Written by Austin Gorsuch, Ivan Liao, and Zachary Botkin.
The explosive growth of Big Tech and data over the past decade has yielded a constantly developing field and ever-specializing careers. Within this shift, data science and data engineering have emerged as two roles that seem to occupy similar niches, but actually have very different responsibilities. In a nutshell, data engineers make the systems that data scientists use to make decisions.
Data engineering involves the development, testing, and maintenance of data pipelines.
Solid data engineering work makes an efficient data science workflow possible, working behind the scenes to create and optimize databases to make data queries and analysis as easy as possible for the data scientists with whom they work.
Data engineers are also responsible for facilitating Extract, Transform, and Load (or ETL) procedures on large amounts of data. As a result, data engineering is a discipline steeped in fundamentals, requiring a strong background in programming and development with an emphasis on the raw fundamentals of solid code.
Data science is moreso involved with organizing and interpreting data from a pipeline.
A good data scientist takes advantage of solid data engineering to ask– and answer– important questions about large amounts of data. They are responsible for presenting analyses to people who may not have a programming background, so data science requires a high degree of knowledge specific to the field of employment and strong communication skills to share findings with a diverse audience of interested parties.
A data scientist working in finance without any background knowledge of the field will have a difficult time communicating why the data looks the way it does or why that should matter to anyone.
Therefore, while data science requires a strong background in mathematics and statistics under any circumstance, for many jobs that is only the foundation of the data scientist’s toolkit and further specialization may be required. If data science interests you, you will want to develop a strong basis in Python, SQL, and R, as well as a body of domain-specific knowledge for the field in which you’d like to work.
Running a keyword counter from various articles, we created a heatmap of key skills for both data science and data engineering, displaying the concrete skills that both professions use most frequently. As mentioned above, math and analysis skills seem to be more important for data scientists than data engineers, while R and Python are fundamental skills regardless of position.
Depending on where you work, the process of data cleaning can fall into the domain of either data engineering or data science. In a particularly robust data engineering division, a data scientist may query a database to find all of their data already neatly ordered and ready for analysis. In a smaller company, or an operation with a less developed data engineering division, the responsibility of cleaning data may fall to the data scientist instead.
Therefore, whether you’re interested in data engineering or data science, some familiarity with the process of cleaning or wrangling data may be useful. Even if the responsibility doesn’t fall to you (whatever your role may be), understanding the commonly applied methods of data cleaning will help you understand your data set (as a data scientist) or the needs of your data science team (as a data engineer), and make you that much more effective at your job.
While it's important to distinguish between the disciplines of data science and data engineering for the purposes of choosing a career, it’s even more important to recognize the degree to which these two disciplines are complementary components of any organization.
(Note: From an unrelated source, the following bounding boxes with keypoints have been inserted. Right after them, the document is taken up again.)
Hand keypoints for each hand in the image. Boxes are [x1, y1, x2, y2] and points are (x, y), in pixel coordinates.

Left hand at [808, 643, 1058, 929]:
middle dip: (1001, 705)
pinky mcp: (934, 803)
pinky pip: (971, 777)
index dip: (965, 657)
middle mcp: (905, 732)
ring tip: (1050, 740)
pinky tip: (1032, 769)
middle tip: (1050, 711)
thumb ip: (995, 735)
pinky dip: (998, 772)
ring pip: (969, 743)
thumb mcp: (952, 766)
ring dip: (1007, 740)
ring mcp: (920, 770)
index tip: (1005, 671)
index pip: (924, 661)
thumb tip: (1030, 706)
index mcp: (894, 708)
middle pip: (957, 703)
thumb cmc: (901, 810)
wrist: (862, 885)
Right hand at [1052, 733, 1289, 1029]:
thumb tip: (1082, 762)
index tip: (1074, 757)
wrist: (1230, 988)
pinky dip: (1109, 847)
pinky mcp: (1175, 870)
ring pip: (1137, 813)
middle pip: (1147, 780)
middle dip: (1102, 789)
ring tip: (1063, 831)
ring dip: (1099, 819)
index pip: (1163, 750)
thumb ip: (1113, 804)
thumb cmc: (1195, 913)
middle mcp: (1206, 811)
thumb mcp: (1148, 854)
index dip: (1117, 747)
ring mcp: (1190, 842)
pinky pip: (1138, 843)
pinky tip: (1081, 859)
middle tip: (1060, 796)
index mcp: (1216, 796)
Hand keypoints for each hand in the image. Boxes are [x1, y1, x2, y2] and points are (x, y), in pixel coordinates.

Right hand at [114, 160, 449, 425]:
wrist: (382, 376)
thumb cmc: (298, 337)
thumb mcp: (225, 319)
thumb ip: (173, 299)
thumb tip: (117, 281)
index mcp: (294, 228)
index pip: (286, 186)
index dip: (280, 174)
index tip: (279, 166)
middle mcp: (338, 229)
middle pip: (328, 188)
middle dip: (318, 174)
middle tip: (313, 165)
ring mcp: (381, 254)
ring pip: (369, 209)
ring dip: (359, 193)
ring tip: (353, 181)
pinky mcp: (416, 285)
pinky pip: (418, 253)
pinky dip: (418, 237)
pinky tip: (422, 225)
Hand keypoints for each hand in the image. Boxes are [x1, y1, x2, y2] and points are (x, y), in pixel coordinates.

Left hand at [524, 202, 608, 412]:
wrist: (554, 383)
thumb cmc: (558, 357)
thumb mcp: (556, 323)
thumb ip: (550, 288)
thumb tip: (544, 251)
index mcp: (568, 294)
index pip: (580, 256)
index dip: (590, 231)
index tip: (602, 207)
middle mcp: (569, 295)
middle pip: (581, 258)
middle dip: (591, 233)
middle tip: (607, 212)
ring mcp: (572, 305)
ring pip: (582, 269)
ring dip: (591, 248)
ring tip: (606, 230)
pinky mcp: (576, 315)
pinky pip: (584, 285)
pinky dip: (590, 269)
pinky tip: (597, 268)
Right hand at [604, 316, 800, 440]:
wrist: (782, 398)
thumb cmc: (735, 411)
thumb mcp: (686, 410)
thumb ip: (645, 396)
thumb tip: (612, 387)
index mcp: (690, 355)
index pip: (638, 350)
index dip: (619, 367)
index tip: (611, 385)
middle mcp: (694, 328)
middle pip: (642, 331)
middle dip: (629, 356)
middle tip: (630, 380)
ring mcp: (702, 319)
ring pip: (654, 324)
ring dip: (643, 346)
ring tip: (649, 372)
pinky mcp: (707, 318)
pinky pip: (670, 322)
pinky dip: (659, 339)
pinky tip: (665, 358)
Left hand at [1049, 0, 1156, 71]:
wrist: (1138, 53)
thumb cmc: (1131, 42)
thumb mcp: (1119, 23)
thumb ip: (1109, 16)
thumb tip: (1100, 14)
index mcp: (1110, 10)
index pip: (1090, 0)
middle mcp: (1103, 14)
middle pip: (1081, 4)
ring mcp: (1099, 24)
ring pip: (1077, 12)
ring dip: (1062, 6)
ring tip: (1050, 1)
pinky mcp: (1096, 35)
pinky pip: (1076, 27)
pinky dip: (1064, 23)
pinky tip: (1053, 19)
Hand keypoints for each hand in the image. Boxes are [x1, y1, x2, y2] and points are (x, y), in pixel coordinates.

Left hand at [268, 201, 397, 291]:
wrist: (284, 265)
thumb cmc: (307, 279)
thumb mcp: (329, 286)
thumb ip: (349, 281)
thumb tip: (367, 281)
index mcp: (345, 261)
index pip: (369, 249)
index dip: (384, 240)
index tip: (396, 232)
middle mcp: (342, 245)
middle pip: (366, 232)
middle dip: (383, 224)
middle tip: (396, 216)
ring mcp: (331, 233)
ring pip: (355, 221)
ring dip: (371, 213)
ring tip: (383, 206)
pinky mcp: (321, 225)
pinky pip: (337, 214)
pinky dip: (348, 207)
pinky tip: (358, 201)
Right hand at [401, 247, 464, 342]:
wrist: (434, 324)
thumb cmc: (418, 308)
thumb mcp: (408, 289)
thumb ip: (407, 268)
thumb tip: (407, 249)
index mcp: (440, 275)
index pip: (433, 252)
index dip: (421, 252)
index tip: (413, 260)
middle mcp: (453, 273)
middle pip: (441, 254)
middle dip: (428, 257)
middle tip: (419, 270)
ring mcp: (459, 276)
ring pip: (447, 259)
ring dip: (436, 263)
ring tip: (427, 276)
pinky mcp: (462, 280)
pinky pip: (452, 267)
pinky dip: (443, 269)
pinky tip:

On the one hand, data science simply isn’t possible without the data pipeline that data engineering enables behind the scenes. You can’t perform a query on a database that isn’t there.
On the other end of the spectrum, the work done by data scientists on a daily basis will determine the sorts of work performed by the data engineers at the same company.
The shape of a given database and how it is developed and maintained is related to how that database will be used, which is something that a data scientist decides. Therefore, no matter which of the two careers you personally find appealing, it's necessary to become familiar with the other, since chances are you'll be working in close quarters with someone from the other side of the tracks when it comes to fulfilling your long-term responsibilities at any company.
The definitions for data science and data engineering are constantly shifting. It has been 8 years since Harvard Business Review hailed data science as the “sexiest job of the 21st century”. Many people predicted that a data science bubble would burst, but it has evolved instead.
Both data science and data engineering are common positions (and only growing more common) among employers and focusing on either will bring you into contact with many opportunities.